Performance issues that make no sense

Elastic Stack Kibana
1

Hi,

I've been working with ES 5.2.2 for the past few months and I can't seem to make searches run fast enough. They even timeout quite a bit. My set up:

I have a
1 dedicated Logstash node
3 master eligible ES nodes (8GB available RAM, I set half of it, 4GB, in the JVM file)
1 coordinating node with kibana on it

My sharding is 1 primary with 2 replicas.

So when I search past 12 hours, I get a timeout which seems ridiculous because I only have about 70k documents at 160mb each day/index so you'd think things would be going fast enough but they aren't.

I've done a ton of reading on how to make things faster but nothing seems to work. As a side question, is m_lockall automatically set in the YAML file in ES 5.X, or I need to explicitly set it?

Thanks a bunch!!

2

What type of queries are you running? How much CPU does each node have? What kind of storage do you use? Do you have monitoring installed so you can get some clues from that?

3

A basic search all (*) query is what I'm referring to, but it's only a few
10k of documents that it's searching through... sadly i don't have
monitoring installed and can't install it because I've already used up the
trial. These are virtual machines using ssds and about half of the storage
is used up by past indexes. Can those past indices have an impact on
searches that don't even look at those shards? and I'll have to check on
the CPU.. what is a lower limit of the cpus? Does it have that strong of an
impact on performace?

4

Can you show your exact query?

Can you try with just:

GET _search?size=1

And share here the result?

5

{"took":6346,"timed_out":false,"_shards":{"total":20,"successful":19,"failed":0},"hits":{"total":5417057,"max_score":1.0,"hits":[{<etc.......>

6

Some more statistics that I found that could be interesting:

When now do GET _search?size=1 I get more or less:

{
"took": 12,
"timed_out": false,
"_shards": {
"total": 30,
"successful": 30,
"failed": 0
}

But what I was specifically referring to was the responsiveness of the "Discover" tab.
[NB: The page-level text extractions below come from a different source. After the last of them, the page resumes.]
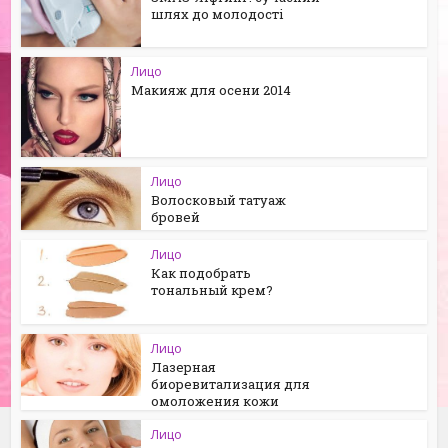
шлях до молодості
Лицо
Макияж для осени 2014
Лицо
Волосковый татуаж
бровей
Лицо
Как подобрать
тональный крем?
Лицо
Лазерная
биоревитализация для
омоложения кожи
Лицо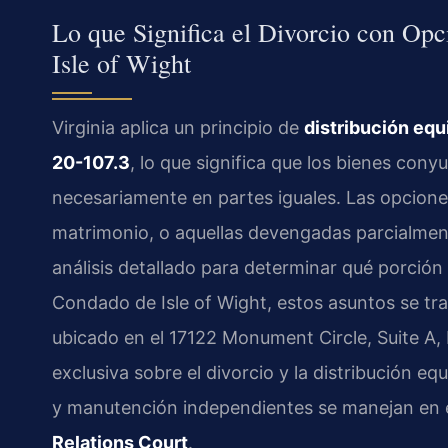
Lo que Significa el Divorcio con Op
Isle of Wight
Virginia aplica un principio de
distribución equ
20-107.3
, lo que significa que los bienes con
necesariamente en partes iguales. Las opcione
matrimonio, o aquellas devengadas parcialment
análisis detallado para determinar qué porción 
Condado de Isle of Wight, estos asuntos se tr
ubicado en el 17122 Monument Circle, Suite A, Is
exclusiva sobre el divorcio y la distribución e
y manutención independientes se manejan en 
Relations Court
.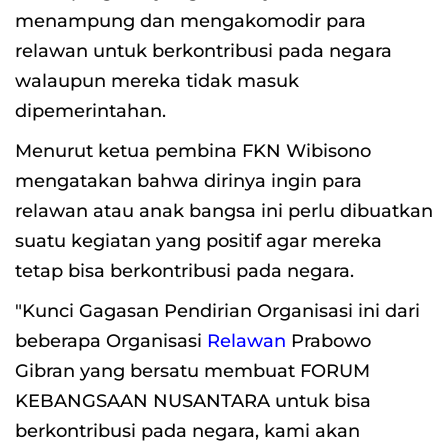
menampung dan mengakomodir para
relawan untuk berkontribusi pada negara
walaupun mereka tidak masuk
dipemerintahan.
Menurut ketua pembina FKN Wibisono
mengatakan bahwa dirinya ingin para
relawan atau anak bangsa ini perlu dibuatkan
suatu kegiatan yang positif agar mereka
tetap bisa berkontribusi pada negara.
"Kunci Gagasan Pendirian Organisasi ini dari
beberapa Organisasi
Relawan
Prabowo
Gibran yang bersatu membuat FORUM
KEBANGSAAN NUSANTARA untuk bisa
berkontribusi pada negara, kami akan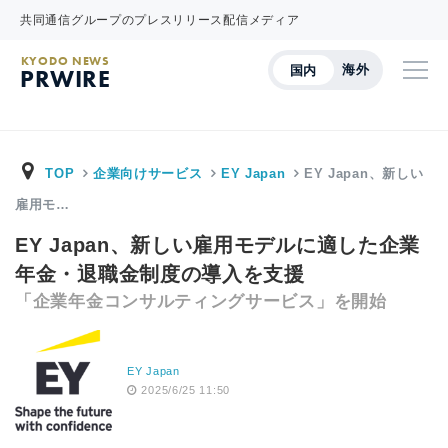
共同通信グループのプレスリリース配信メディア
KYODO NEWS
海外
国内
PRWIRE
TOP
企業向けサービス
EY Japan
EY Japan、新しい
雇用モ…
EY Japan、新しい雇用モデルに適した企業
年金・退職金制度の導入を支援
「企業年金コンサルティングサービス」を開始
EY Japan
2025/6/25 11:50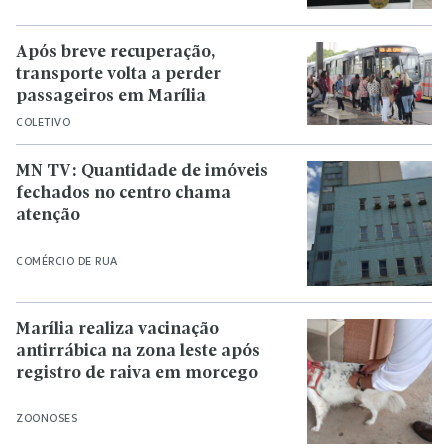
Após breve recuperação,
transporte volta a perder
passageiros em Marília
COLETIVO
MN TV: Quantidade de imóveis
fechados no centro chama
atenção
COMÉRCIO DE RUA
Marília realiza vacinação
antirrábica na zona leste após
registro de raiva em morcego
ZOONOSES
Even just looking at the past 15 minutes the response time is:

Query Duration 1861ms
Request Duration 2538ms

and past 24 hours:

Query Duration 22710ms
Request Duration 26900ms
Hits 78176

I included the hits to show that it is so few ( and that is over one shard and 2 replicas).

Any ideas?

7

Anyone have some insight?

8

I guess the bigger question is why would the discover tab be so much slower retrieving a query than the curl command?

9

hello?

10

Knowing that there is Kibana in the middle, may be Kibana does not have enough memory or something like that?

I'm moving your question to #kibana in case my colleagues have any idea.

11

This topic was automatically closed 28 days after the last reply. New replies are no longer allowed.